MED4 has been found to be a mediator protein that encodes a subunit of the plant intermediary complex that interacts with RNA polymerase II to regulate gene expression (Li et al., 2014b; Ma et al., 2023); while ERF74, a member of the AP2/ERF family, is involved in plant responses to hypoxia, oxidation, and osmosis stresses by regulating the expression of specific genes (Kunkowskaa et al., 2023; Munemasa et al., 2013; Xie et al., 2019). In this study, overexpression of BolMED4 and BolERF74 increased the content of short-chain aliphatic glucosinolates, indicating BolMED4 may participate in the transcription process through the intermediary complex, affecting the action of RNA polymerase and thus affecting the expression of genes in the aliphatic glucosinolate pathway.
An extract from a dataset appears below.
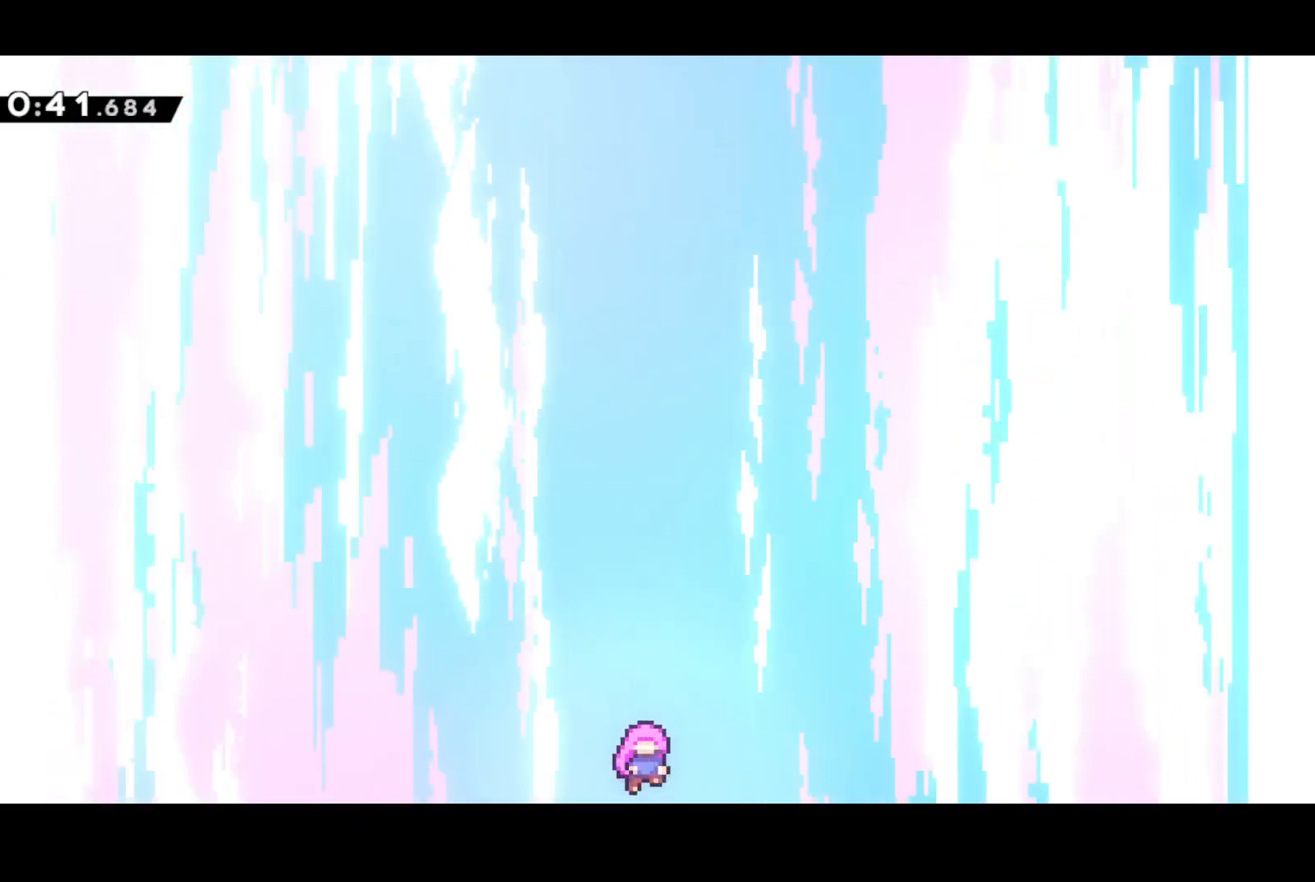
{"buttons": [], "left_stick": "center", "events": []}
ERF74 may regulate the aliphatic glucosinolate pathway by regulating the production and balance of reactive oxygen species when stomatal closure and programmed cell death are induced by isothiocyanate (ITC), which is closely related to the binding of glutathione and reactive oxygen species in wounded plant tissues (Andersen et al., 2013; Andersson et al., 2015) (Figure 9).

Figure 9

Figure 9. A proposed model explaining how BolMYB3R regulates glucosinolate biosynthesis in Arabidopsis. In this model, BolMYB3R directly bound the promoters of BolBCAT4-1 and BolBCAT4-2 and induced its expression, increasing the content of short-chain glucosinolates, including 4MSO, as shown in the solid lines. BolERF74, BolMED4, and BolbHLH153 may regulate the expression of BolBCAT4 genes in an indirect way by forming protein regulatory complexes to regulate the biosynthesis of aliphatic glucosinolate and are indicated by dotted lines.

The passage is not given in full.